Let’s face it – how many of you guys have ever heard of Umbrage: The First Vampire? You were probably of the understanding that Dracula or Nosferatu held that title so to realise that he exists, much like this movie, must come as somewhat of a surprise.
This little-known film created by even lesser known newcomer director, Drew Cullingham presents as very enigmatic – a quality I feel does it no favours. Did I bump my head somewhere or did I just watch what I think I watched?
Jacob, an antiques dealer, moves himself and his family out to a remote farmhouse where they encounter fatal trouble in the shape of two feuding vampires – Phelan and Lilith. Having been released from another dimension through an ancient obsidian mirror, the pair wreak havoc on the family and a couple of innocent campers who just so happen to have stumbled into the warpath.
Firstly, I can safely say that vampire films have become disgusting gushing fantasies that only serve to parody a myth that was once scary. When was the last time you were frightened by a vampire film? This enters into the same category; it is not scary in the slightest.
In fact, it seemed as if it was not trying to be. What makes it your archetypal horror text is that it apathetically languishes in the grotesque. It is just a blood-drenched, loin-severed gore-athon. Maybe some like that sort of thing but, personally, it was like staring at a bubbling vat of blood. Moreover, a lack of blood there usually signalled a padding of T&A throughout the narrative, enthusiastically displayed by Natalie Celino who plays Lilith.
This film is undoubtedly torture porn – emphasis on the porn. Almost every scene seems sexualised as long as Lilith is around. Celino is never going to win an Oscar but I felt sorry and revolted by the manner in which she was being objectified. If she wasn’t coming on to family man Jacob she was being ravaged by a caveman (an actual scenario from the film). It is so in your face that her character is actually slain during sexual intercourse with the antihero. Cullingham’s moral compass must be pointed at “shame on you!” for thinking that unabashed titillation made for good horror thrills.
I did have to go on the IMDB website to check that this film was indeed listed as a horror – it was. Still, this is not without having disrupted the linearity and convenience of the story by throwing together a mishmash of incongruent elements from several other genres. The list is endless on this fact but, one thing is for sure, they could possibly classify the end result as a satirical comedy too.
The budding relationship between Phelan and Rachel drops from the clear black sky and manifests as some predatorily lustful Twilight-esque fanfare. The pair spent scenes in which they were conversing stood barely half a foot in distance from an ‘adults only’ rating. They were breathing heavily and writhing within each others’ personal space; no kiss, no embrace – just the vulgar acting of an emo girl with no relation established with Jacob or his wife, and a Brokeback Mountain reject with a baffling American-come-Irish accent.

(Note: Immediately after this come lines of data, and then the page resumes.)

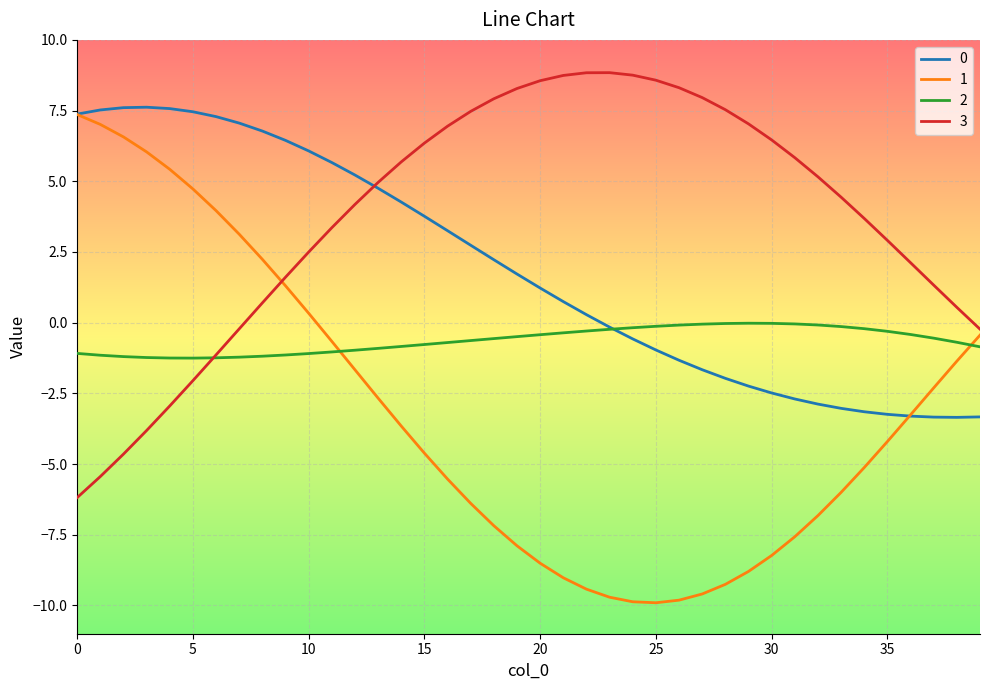

Count the number of data series in this chart.

4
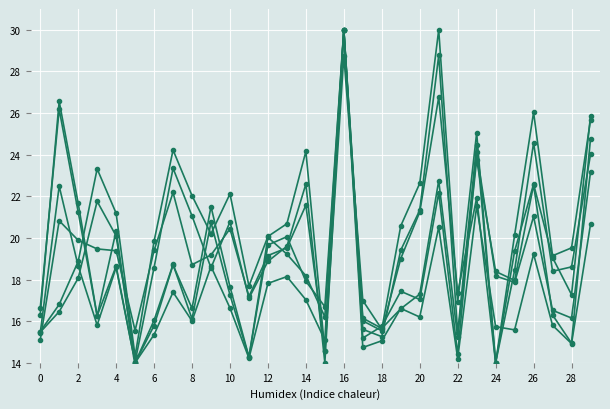

How many distinct data groups are displayed?

6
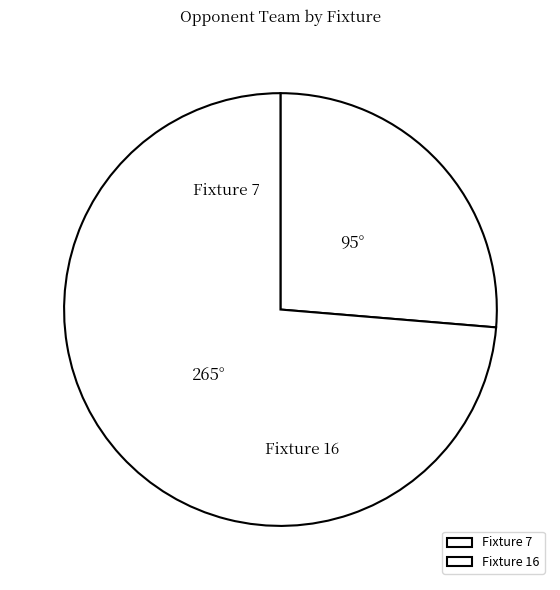

Which slice is the largest?

Fixture 16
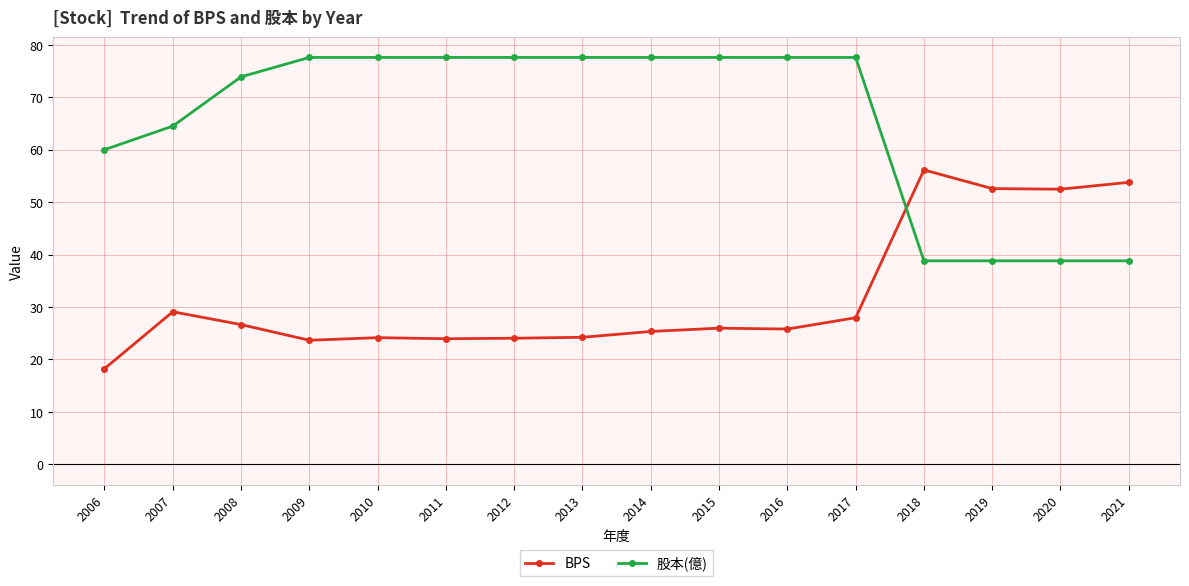

What is the minimum value for 股本(億)?

38.8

Then there are expository flashbacks; this is obviously necessary to capture some knowledge of the characters’ origins and motives. Vampires from the gun-toting Wild West could have potentially been an interesting formula in itself. Unfortunately, it is never explored thoroughly and the film merely abducts these characters out of a good premise and places them within a less attractive filmic environment. No matter what Americanism you include now, one cannot help but become distracted by how incompatible it all appears. Here is me blatantly identifying with the setting of rural British countryside whilst listening to a sound track fit for The Quick and the Dead. These are only minor wormholes but, ultimately, these annoyances turn the narrative into swiss cheese.
It is pretty sad that I have had to be so derisory about a home grown production but it is my job to be honest.
Honestly, this was made on a miserly budget and it is clearly evident. Honestly, this film only succeeded in mutilating several successful genres in an attempt to be innovative. You cannot just throw several ideas into a tombola and see what you get out of it. That will only be seen as yet another failed attempt to be exploitatively entertaining.